I don't intend to be quite critical, but as an amateur cook I just don't see
the need for this. Traditional cookbooks + reading a book like Ratio by
Michael Ruhlman will serve your time far better in my opinion.

------
app4soft
The only thing missed in _Wikibooks_ — export to PDF is disabled now.[0]

[0]
[https://www.reddit.com/r/wikipedia/comments/8yta9l/how_get_p...](https://www.reddit.com/r/wikipedia/comments/8yta9l/how_get_pdf_export_convert_from_wikibook_now/)

------
nickthemagicman
I need a decent json schema for a recipe. There are some out there but they
have problems. Can we all agree on a recipe json schema so we can put our
recipes in json and share them and make apps on top of them? I'm talking a
schema that has quantity that can be plugged into IoT devices.

------
aaron695
>
> [https://en.wikibooks.org/wiki/Cookbook:Roasting](https://en.wikibooks.org/wiki/Cookbook:Roasting)

> Roasted foods get drier and browned on the outside by initially exposing it
> to a high temperature.
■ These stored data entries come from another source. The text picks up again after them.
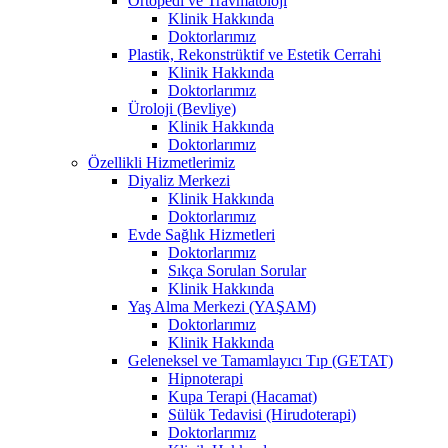
Ortopedi ve Travmatoloji
Klinik Hakkında
Doktorlarımız
Plastik, Rekonstrüktif ve Estetik Cerrahi
Klinik Hakkında
Doktorlarımız
Üroloji (Bevliye)
Klinik Hakkında
Doktorlarımız
Özellikli Hizmetlerimiz
Diyaliz Merkezi
Klinik Hakkında
Doktorlarımız
Evde Sağlık Hizmetleri
Doktorlarımız
Sıkça Sorulan Sorular
Klinik Hakkında
Yaş Alma Merkezi (YAŞAM)
Doktorlarımız
Klinik Hakkında
Geleneksel ve Tamamlayıcı Tıp (GETAT)
Hipnoterapi
Kupa Terapi (Hacamat)
Sülük Tedavisi (Hirudoterapi)
Doktorlarımız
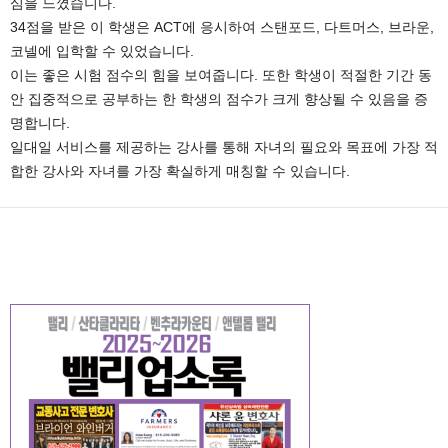
심을 느꼈습니다.
34점을 받은 이 학생은 ACT에 응시하여 스탠포드, 다트머스, 브라운,
코넬에 입학할 수 있었습니다.
이는 좋은 시험 점수의 힘을 보여줍니다. 또한 학생이 적절한 기간 동
안 집중적으로 공부하는 한 학생의 점수가 크게 향상될 수 있음을 증
명합니다.
일대일 서비스를 제공하는 강사를 통해 자녀의 필요와 목표에 가장 적
합한 강사와 자녀를 가장 확실하게 매칭할 수 있습니다.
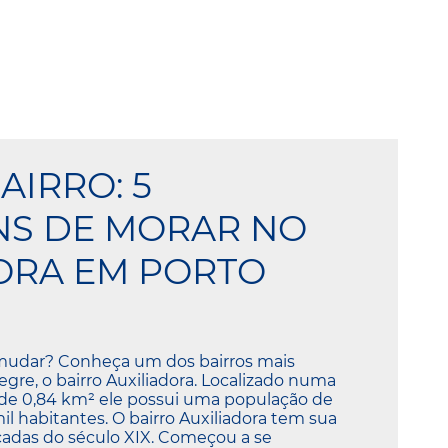
AIRRO: 5
NS DE MORAR NO
ORA EM PORTO
mudar? Conheça um dos bairros mais
legre, o bairro Auxiliadora. Localizado numa
 de 0,84 km² ele possui uma população de
 habitantes. O bairro Auxiliadora tem sua
cadas do século XIX. Começou a se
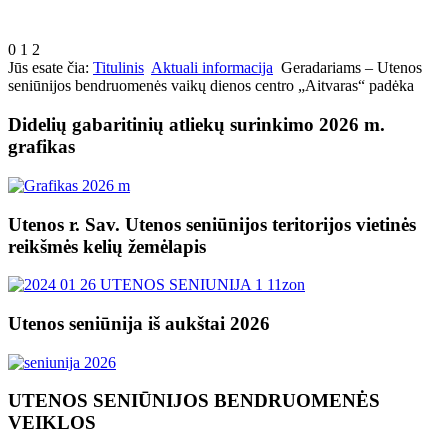
0
1
2
Jūs esate čia:
Titulinis
Aktuali informacija
Geradariams – Utenos
seniūnijos bendruomenės vaikų dienos centro „Aitvaras“ padėka
Didelių gabaritinių atliekų surinkimo 2026 m.
grafikas
Utenos r. Sav. Utenos seniūnijos teritorijos vietinės
reikšmės kelių žemėlapis
Utenos seniūnija iš aukštai 2026
UTENOS SENIŪNIJOS BENDRUOMENĖS
VEIKLOS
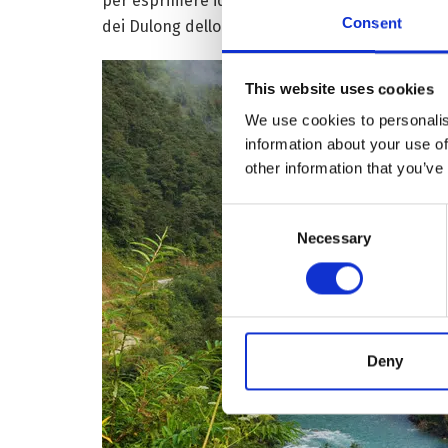
per esprimere idee ed emozioni. Che solo negli
Consent
dei Dulong dello Yunnan, un alfabeto ufficiale ch
This website uses cookies
We use cookies to personalis
information about your use of
other information that you’ve
Consent
Necessary
Selection
Deny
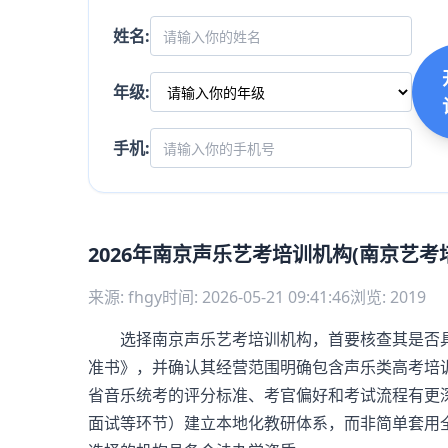
姓名:
年级:
手机:
2026年南京声乐艺考培训机构(南京艺考
来源: fhgy
时间: 2026-05-21 09:41:46
浏览: 2019
选择南京声乐艺考培训机构，首要核查其是否具
准书》，并确认其经营范围明确包含声乐类高考培
省音乐统考的评分标准、考官偏好和考试流程有更
面试等环节）建立本地化教研体系，而非简单套用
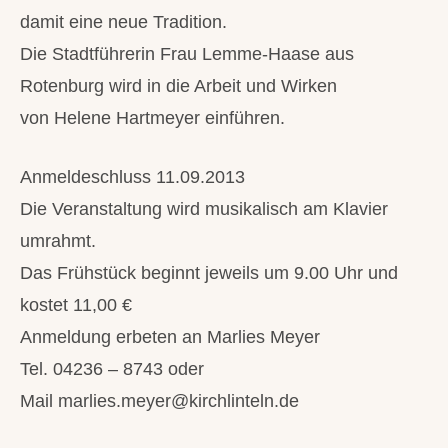
damit eine neue Tradition.
Die Stadtführerin Frau Lemme-Haase aus
Rotenburg wird in die Arbeit und Wirken
von Helene Hartmeyer einführen.
Anmeldeschluss 11.09.2013
Die Veranstaltung wird musikalisch am Klavier
umrahmt.
Das Frühstück beginnt jeweils um 9.00 Uhr und
kostet 11,00 €
Anmeldung erbeten an Marlies Meyer
Tel. 04236 – 8743 oder
Mail marlies.meyer@kirchlinteln.de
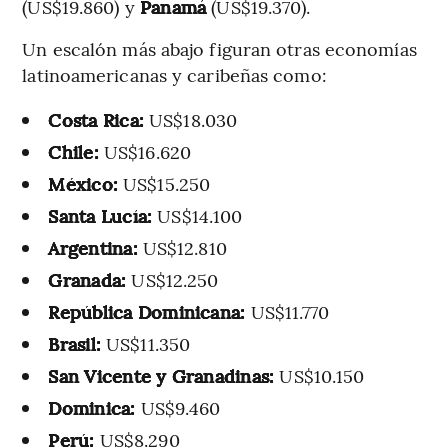
(US$19.860) y
Panamá
(US$19.370).
Un escalón más abajo figuran otras economías
latinoamericanas y caribeñas como:
Costa Rica:
US$18.030
Chile:
US$16.620
México:
US$15.250
Santa Lucía:
US$14.100
Argentina:
US$12.810
Granada:
US$12.250
República Dominicana:
US$11.770
Brasil:
US$11.350
San Vicente y Granadinas:
US$10.150
Dominica:
US$9.460
Perú:
US$8.290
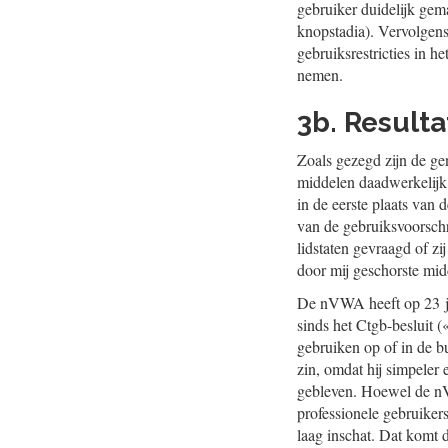
gebruiker duidelijk gem
knopstadia). Vervolgens
gebruiksrestricties in h
nemen.
3b. Resulta
Zoals gezegd zijn de ge
middelen daadwerkelijk 
in de eerste plaats van
van de gebruiksvoorschri
lidstaten gevraagd of z
door mij geschorste mid
De nVWA heeft op 23 jun
sinds het Ctgb-besluit (
gebruiken op of in de b
zin, omdat hij simpeler 
gebleven. Hoewel de nVW
professionele gebruikers
laag inschat. Dat komt 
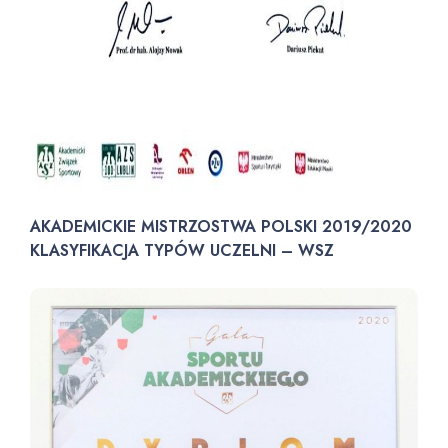
AKADEMICKIE MISTRZOSTWA POLSKI 2019/2020
KLASYFIKACJA TYPÓW UCZELNI – WSZ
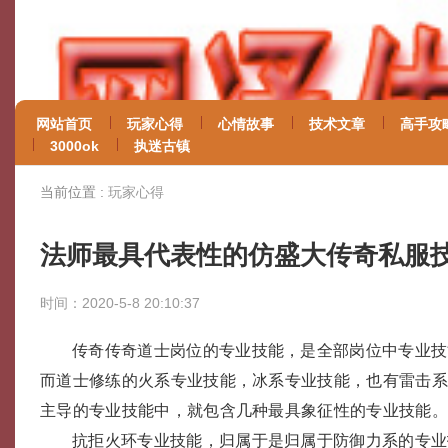
网站首页
玩家心得
心情故事
技术文章
高手攻
3000ok
执迷古镇
当前位置 :
玩家心得
法师最具代表性的仿盛大传奇私服
时间：2020-5-8 20:10:37
传奇传奇道士岗位的专业技能，是全部岗位中专业技
而道士修练的火系专业技能，冰系专业技能，也有雷击
主导的专业技能中，就包含几种最具象征性的专业技能
抗拒火环专业技能，归属于是归属于防御力系的专业技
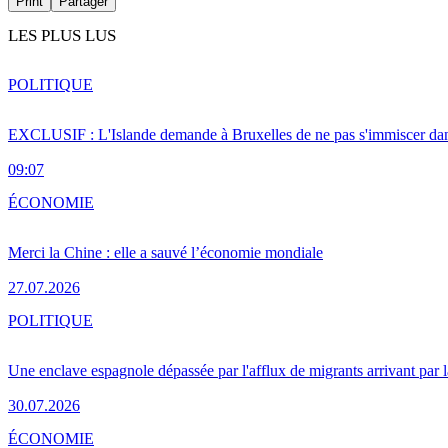
Print
Partager
LES PLUS LUS
POLITIQUE
EXCLUSIF : L'Islande demande à Bruxelles de ne pas s'immiscer dan
09:07
ÉCONOMIE
Merci la Chine : elle a sauvé l’économie mondiale
27.07.2026
POLITIQUE
Une enclave espagnole dépassée par l'afflux de migrants arrivant par 
30.07.2026
ÉCONOMIE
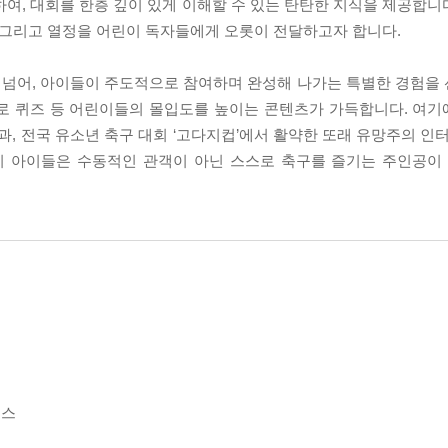
여, 대회를 한층 깊이 있게 이해할 수 있는 탄탄한 지식을 제공합니다
, 그리고 열정을 어린이 독자들에게 오롯이 전달하고자 합니다.
 넘어, 아이들이 주도적으로 참여하며 완성해 나가는 특별한 경험을
세로 퀴즈 등 어린이들의 몰입도를 높이는 콘텐츠가 가득합니다. 여
과, 전국 유소년 축구 대회 ‘고다지컵’에서 활약한 또래 유망주의 인
리 아이들은 수동적인 관객이 아닌 스스로 축구를 즐기는 주인공이 
위스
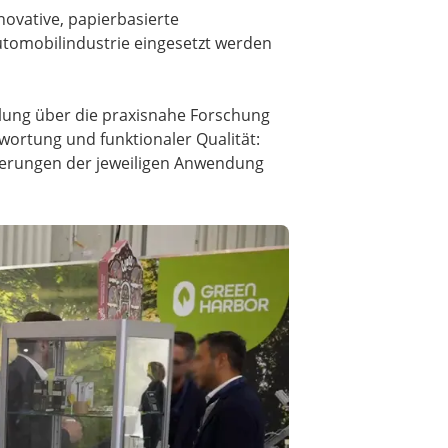
ovative, papierbasierte
Automobilindustrie eingesetzt werden
lung über die praxisnahe Forschung
wortung und funktionaler Qualität:
orderungen der jeweiligen Anwendung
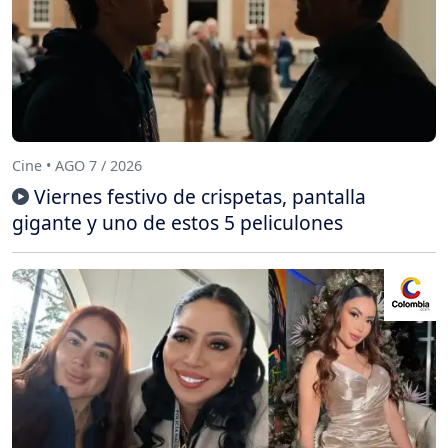
Cine • AGO 7 / 2026
Viernes festivo de crispetas, pantalla
gigante y uno de estos 5 peliculones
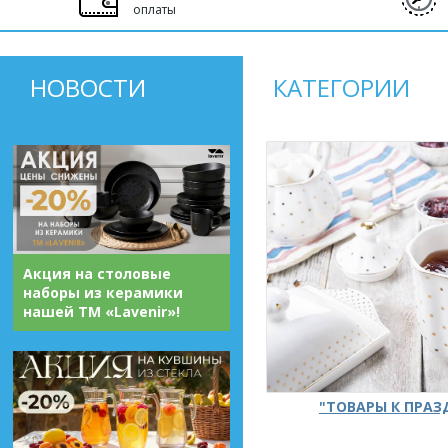
оплаты
НОВОСТИ
КАТЕГОРИИ
Акция на столовые
наборы из керамики
нашей ТМ «Lavenir»!
"ТОВАРЫ К ПРА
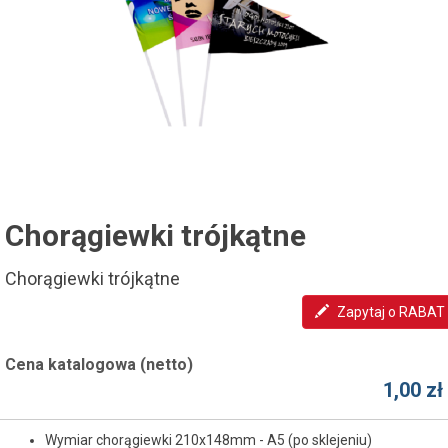
Chorągiewki trójkątne
Chorągiewki trójkątne
Zapytaj o RABAT
Cena katalogowa (netto)
1,00 zł
Wymiar chorągiewki 210x148mm - A5 (po sklejeniu)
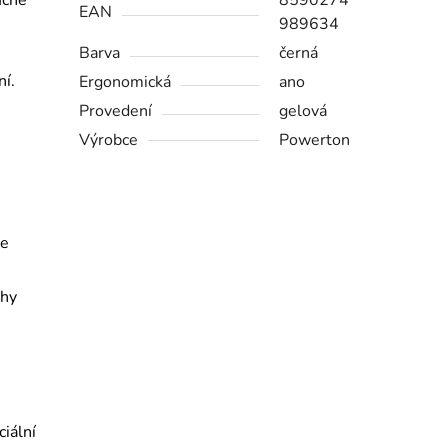
uché
8590274
EAN
989634
Barva
černá
í.
Ergonomická
ano
Provedení
gelová
Výrobce
Powerton
te
chy
iální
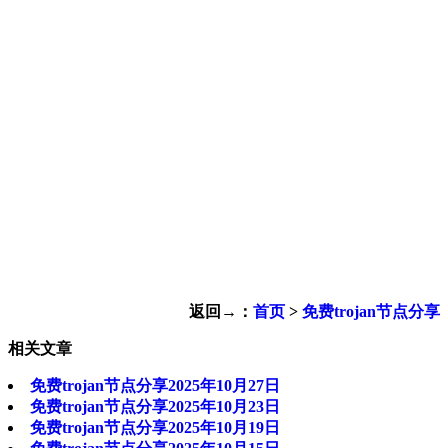
返回→：
首页
>
免费trojan节点分享
相关文章
免费trojan节点分享2025年10月27日
免费trojan节点分享2025年10月23日
免费trojan节点分享2025年10月19日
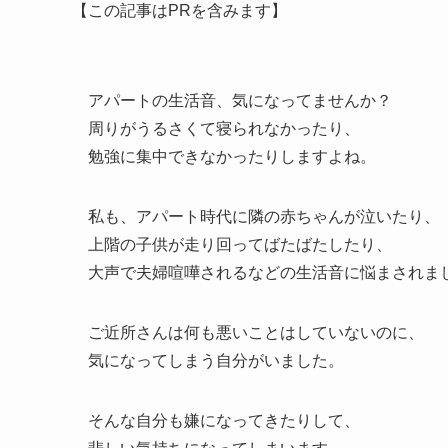
【この記事はPRを含みます】
アパートの生活音、気になってませんか？
周りがうるさくて寝られなかったり、
勉強に集中できなかったりしますよね。
私も、アパート時代に隣の赤ちゃんが泣いたり、
上階の子供が走り回ってばたばたしたり、
大声で夫婦喧嘩されるなどの生活音に悩まされま
ご近所さんは何も悪いことはしていないのに、
気になってしまう自分がいました。
そんな自分も嫌になってきたりして、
This keeps most of the moisture from being cooked out
> of the food.

This is scientifically wrong I believe.

This is a common problem with attempts at axioms of cooking online like
cooking.stackexchange.com it just can't be crowd source using known methods.
It's mostly incorrect information.

Solve this and you will allow a lot of great wikis happen, but most topics are
stuck here.

Roughly Maths->Physics->Chemistry are ok, then it starts to fail Biology ->

------
codeontheedge
I use Bing Recipes for all my recipe needs and I think it does a great job.
It's a little rough around the edges, but you can tell its a dedicated
investment on their side.

------
mmahemoff
I thought it was programming "recipes" for working with Wikimedia at first.

The FAQ should probably mention the year it began, which is 2004 going by
homepage history.

------
dhosek
I misread the title as Mediawiki cookbook and was disappointed to learn that
it wasn't filled with handy tips for customizing a mediawiki site.

------
axiomdata316
I looked up wings and got Wings 3d user manual. Not quite as delicious.